Sin embargo, después vino Francisco a darle nueva vida a la tendencia liberal, al reabrir controversias que los conservadores asumían que ya se habían cerrado y al inclinar al Vaticano hacia la cooperación con el establecimiento liberal y lejos de los vínculos con el conservadurismo.
El papado no ofrece respaldos políticos públicos, pero al parecer hay pocas dudas de que muchas figuras en el círculo íntimo de Francisco aceptan la presidencia de Biden. Cuando la declaración de los obispos estadounidenses sobre su toma de posesión incluyó una crítica severa de su postura en materia de aborto, hubo un rechazo aparente por parte del Vaticano y uno explícito por parte de los cardenales estadounidenses más alineados con Francisco. Esto implica que los católicos conservadores que pasaron todo el año electoral argumentando que Biden no es un buen católico ahora se encuentran (y no por primera vez) en un conflicto tácito con su papa.
Ese conflicto pertenece al drama interno del catolicismo. No obstante, en el drama interno de Estados Unidos, el catolicismo liberal es un candidato interesante para reivindicar el centro religioso y ocupar el lugar desvanecido de las principales iglesias protestantes.
Si se quisiera abogar por su potencial y posible influencia, se podrían enfatizar tres cualidades católicas liberales distintivas: un institucionalismo perdurable, en contraste con el individualismo puro y disperso de tantas religiones estadounidenses; un carácter cada vez más multiétnico, que coincide con nuestra república cada vez más diversa; y una inclusión fervorosa, una ansiedad de que nadie debe sentirse discriminado ni abandonado.
Esta inclusión significa que el catolicismo liberal a veces parece representar mejor las aspiraciones universalistas de la Iglesia que sus subculturas conservadoras y tradicionalistas.
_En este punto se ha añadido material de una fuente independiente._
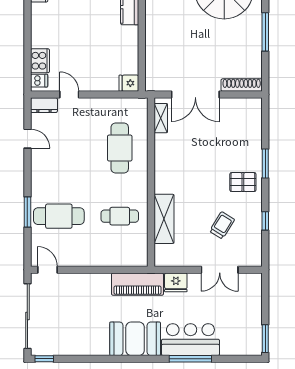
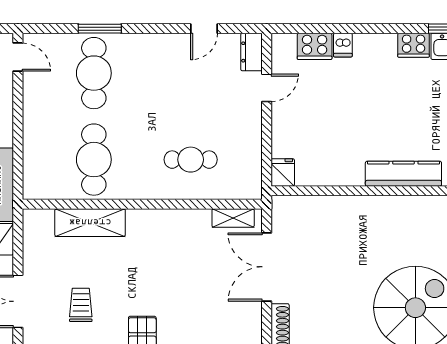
dishwasher: (39, 81) -> (343, 45), moved
cafe table: (120, 148) -> (191, 160), width x0.73, depth x0.74
cafe table: (120, 216) -> (94, 160), width x1.37, depth x1.35
trolley: (222, 225) -> (81, 305), turned -122
door: (48, 270) -> (18, 57), hinge flipped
Se supone que estas últimas son para todos, pero en este momento tienden a apelar a tipos particulares de personalidad (dice mientras se mira al espejo) y aún son bastante ajenas para los estadounidenses comunes; consideremos que, últimamente, “común” no solo equivale a cualquiera que dude de algunas de las enseñanzas más complicadas de la Iglesia sino a cualquiera que dude de la sensatez de un voto a favor de Donald Trump.
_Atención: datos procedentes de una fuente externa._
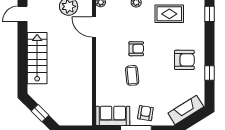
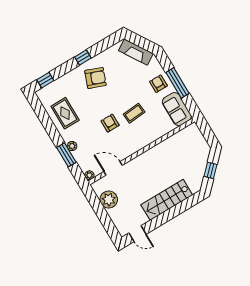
door: (94, 27) -> (113, 168), swing flipped
armchair: (184, 60) -> (95, 78), turned 111
window: (209, 73) -> (83, 58), moved
armchair: (145, 113) -> (158, 84), turned 81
Por otro lado, el catolicismo liberal a veces adquiere su sensación de universalidad al simplemente atribuirse la influencia católica del mundo entero —es cierto que ya no es católico practicante, pero ¿sabían que Anthony Fauci fue educado por jesuitas?— sin tener en cuenta si esa influencia en realidad equivale a mucho más que una espiritualidad vaga, o un humanitarismo genérico.
Esto significa que la cosmovisión católica liberal siempre corre el riesgo de ser simplemente absorbida por el liberalismo político, despojada de todas sus características religiosas, tal como las posturas provida que Biden expresó en el pasado ahora han sido absorbidas en su totalidad por la ortodoxia de su partido con respecto al aborto, por ejemplo. O, en su defecto, corre el riesgo de ser remplazada por prácticas rivales de fe, como las nuevas ortodoxias progresistas que probablemente guíen la agenda de nuestro presidente católico en las cuestiones sociales del día.
Este es un reto para cualquier creencia que aspire a convertirse en un nuevo centro religioso para nuestra sociedad dividida: encontrar una postura que de verdad sea imparcial y que, con toda claridad, sea religiosa en primer lugar y conservadora en segundo lugar.
En este sentido, es válido decir que los conservadores religiosos de todas las tradiciones a menudo han fallado o se han quedado cortos.
Sin embargo, es igual de válido dudar que el catolicismo liberal, rescatado de lo que parecieron sus últimos años y traído a esta apoteosis inesperada, esté preparado para superar la prueba.